How do the sisters protect themselves and their flock?

“Do you want to meet my Rottweilers? We have a fully integrated security system. We have gates all around. We’re on very close terms with the local police.”

In the garden, Sister Renée is showing a mother and her two kids how to plant sunflower seeds. The planting of a seed, in the midst of such darkness and trauma, seems tantamount to an act of resistance. Shelter inhabitants also grow Tuscan kale, Swiss chard, strawberries and herbs.  

The extensive grounds are dotted with tall, old-growth trees: jacaranda, deodar, Aleppo pine.

“Those little trees over there used to be big trees,” Sister Anne points out. “We had a couple of boys who were incredibly violent. They broke all the lower branches. So we had a little pro-life talk. We took up a collection and they paid for new trees and we dug the holes and we had a blessing of the trees to show them ‘This is a living thing, just like you.’”  

Kids, mothers and staff together do yoga right in the yard, next to the flowers and trees. Other coping skills taught by the sisters include deep breathing, trauma journals and meditation.

“That’s how you break the generational cycle. You give these kids the tools and teach them that they have the personal power.”

The mother is key. The sisters’ goal is to help her grow as person, parent, provider, in that order. Their feeling becomes, “I got these beautiful children. God brought something good out of this traumatic experience. When they leave here, they’re incredibly strong and they’re proud of what they’ve done.”

Of their families, 96 percent go on to live violence-free lives. Most of their kids go on to college.

“I believe the Good Shepherd model represents the best chance for the City of Los Angeles to combat and eliminate domestic violence,” says director of development Kathleen Buczko.

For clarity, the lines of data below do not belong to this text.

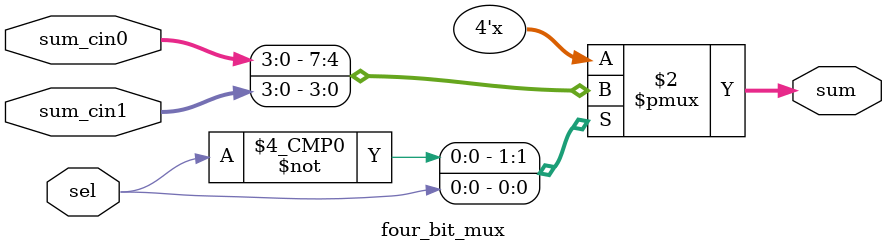
<source format=sv>
module carry_select_adder
(
    input   logic[15:0]     A,
    input   logic[15:0]     B,
    output  logic[15:0]     Sum,
    output  logic           CO
);

    /* TODO
     *
     * Insert code here to implement a carry select.
     * Your code should be completly combinational (don't use always_ff or always_latch).
     * Feel free to create sub-modules or other files. */
	  logic c4, c8, c12;
	  sub_four_bit_ra  init_FRA(.x(A[3 : 0]), .y(B[3 : 0]), .cin(0), .s(Sum[3 : 0]), .cout(c4));
	  four_bit_csa csa0_4bit(.x(A[7 : 4]), .y(B[7 : 4]), .cin(c4), .s(Sum[7 : 4]), .cout(c8));
	  four_bit_csa csa1_4bit(.x(A[11 : 8]), .y(B[11 : 8]), .cin(c8), .s(Sum[11 : 8]), .cout(c12));
	  four_bit_csa csa2_4bit(.x(A[15 : 12]), .y(B[15 : 12]), .cin(c12), .s(Sum[15 : 12]), .cout(CO));
	  
     
endmodule

module four_bit_csa(
							input [3:0] x,
							input [3:0] y,
							input cin,
							output logic [3:0] s,
							output cout
						 );
	logic cout0, cout1; 
	logic [3:0] s0;
	logic [3:0]	s1;
		
	sub_four_bit_ra addr_cin0 (.x(x), .y(y), .cin(0), .s(s0), .cout(cout0));
	sub_four_bit_ra addr_cin1 (.x(x), .y(y), .cin(1), .s(s1), .cout(cout1));
	
	four_bit_mux csa_mux(.sel(cin), .sum_cin0(s0), .sum_cin1(s1), .sum(s));
	
	assign cout = (cout1 & cin) | cout0;

endmodule

module sub_four_bit_ra(
						input [3:0] x,
						input [3:0] y,
						input cin,
						output logic [3:0] s,
						output logic cout
						);
	logic c0, c1, c2;
	full_adder fa0(.x(x[0]), .y(y[0]), .cin(cin), .s(s[0]), .cout(c0));
	full_adder fa1(.x(x[1]), .y(y[1]), .cin(c0 ), .s(s[1]), .cout(c1));
	full_adder fa2(.x(x[2]), .y(y[2]), .cin(c1 ), .s(s[2]), .cout(c2));
	full_adder fa3(.x(x[3]), .y(y[3]), .cin(c2 ), .s(s[3]), .cout(cout));
	
						
						
endmodule

//module full_adder(
//						input x,
//						input y,
//						input cin,
//						output logic s,
//						output logic cout
//						);
//	assign s    = x^y^cin;
//	assign cout = (x&y) | (y&cin) | (cin&x);
//	
//endmodule

module four_bit_mux(
							input sel,
							input [3:0] sum_cin0,
							input [3:0] sum_cin1,
							output logic [3:0] sum
						 );
	always_comb
	begin
		case (sel)
			1'b0 : sum = sum_cin0;
			1'b1 : sum = sum_cin1;
		endcase
	end
endmodule

</source>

“If we can work to tell this story of the sisters and how they rebuild families, we can change the face of the whole nation, if not the world.”

What’s kept Sister Anne going for 31 years?

“Watching the miracles every day. Seeing a woman for the first time discovering her grace and dignity. We have a little boy here, Joey, who’s 4. He hadn’t talked since he came in.

“A couple of weeks ago three sisters came in, all at different times, and said — ‘Joey talked! Joey talked!’

“Finally, he trusted us enough to speak. It’s very exciting to watch the plants grow and to watch the children blossom.”